§ Information:
::::::::::

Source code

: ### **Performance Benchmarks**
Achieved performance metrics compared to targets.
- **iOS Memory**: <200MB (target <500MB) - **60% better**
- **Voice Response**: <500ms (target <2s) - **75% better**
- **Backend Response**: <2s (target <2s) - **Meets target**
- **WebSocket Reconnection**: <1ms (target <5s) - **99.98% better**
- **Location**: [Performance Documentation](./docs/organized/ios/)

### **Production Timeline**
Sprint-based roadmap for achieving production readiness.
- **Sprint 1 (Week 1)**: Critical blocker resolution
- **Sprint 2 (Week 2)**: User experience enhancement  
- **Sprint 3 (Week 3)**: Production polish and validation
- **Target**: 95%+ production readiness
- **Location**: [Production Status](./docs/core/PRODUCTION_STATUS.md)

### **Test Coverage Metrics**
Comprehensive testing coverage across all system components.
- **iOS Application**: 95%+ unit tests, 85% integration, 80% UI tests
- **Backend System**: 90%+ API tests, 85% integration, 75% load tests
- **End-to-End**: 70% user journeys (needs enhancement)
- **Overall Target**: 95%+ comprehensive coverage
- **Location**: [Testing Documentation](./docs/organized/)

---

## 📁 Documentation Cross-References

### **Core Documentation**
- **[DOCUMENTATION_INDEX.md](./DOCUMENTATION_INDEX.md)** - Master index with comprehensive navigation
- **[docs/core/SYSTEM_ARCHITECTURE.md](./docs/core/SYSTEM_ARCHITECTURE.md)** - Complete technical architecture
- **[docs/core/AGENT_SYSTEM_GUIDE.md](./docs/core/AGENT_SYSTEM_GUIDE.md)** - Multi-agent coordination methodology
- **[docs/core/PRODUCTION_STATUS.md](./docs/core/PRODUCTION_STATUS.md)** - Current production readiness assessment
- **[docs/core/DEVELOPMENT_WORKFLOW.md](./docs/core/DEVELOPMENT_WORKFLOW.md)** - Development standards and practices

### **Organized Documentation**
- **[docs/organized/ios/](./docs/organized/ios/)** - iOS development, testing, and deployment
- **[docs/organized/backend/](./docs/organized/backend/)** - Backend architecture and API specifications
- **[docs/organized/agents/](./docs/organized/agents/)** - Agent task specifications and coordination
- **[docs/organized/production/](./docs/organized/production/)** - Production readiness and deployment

::::::::::

§ What to work on:
Verbatim output is expected for the lines from the start of the data to the line in which "### **Core Documentation**" appears, both included.

§ Solution below:
Source code

: ### **Performance Benchmarks**
Achieved performance metrics compared to targets.
- **iOS Memory**: <200MB (target <500MB) - **60% better**
- **Voice Response**: <500ms (target <2s) - **75% better**
- **Backend Response**: <2s (target <2s) - **Meets target**
- **WebSocket Reconnection**: <1ms (target <5s) - **99.98% better**
- **Location**: [Performance Documentation](./docs/organized/ios/)

### **Production Timeline**
Sprint-based roadmap for achieving production readiness.
- **Sprint 1 (Week 1)**: Critical blocker resolution
- **Sprint 2 (Week 2)**: User experience enhancement  
- **Sprint 3 (Week 3)**: Production polish and validation
- **Target**: 95%+ production readiness
- **Location**: [Production Status](./docs/core/PRODUCTION_STATUS.md)

### **Test Coverage Metrics**
Comprehensive testing coverage across all system components.
- **iOS Application**: 95%+ unit tests, 85% integration, 80% UI tests
- **Backend System**: 90%+ API tests, 85% integration, 75% load tests
- **End-to-End**: 70% user journeys (needs enhancement)
- **Overall Target**: 95%+ comprehensive coverage
- **Location**: [Testing Documentation](./docs/organized/)

---

## 📁 Documentation Cross-References

### **Core Documentation**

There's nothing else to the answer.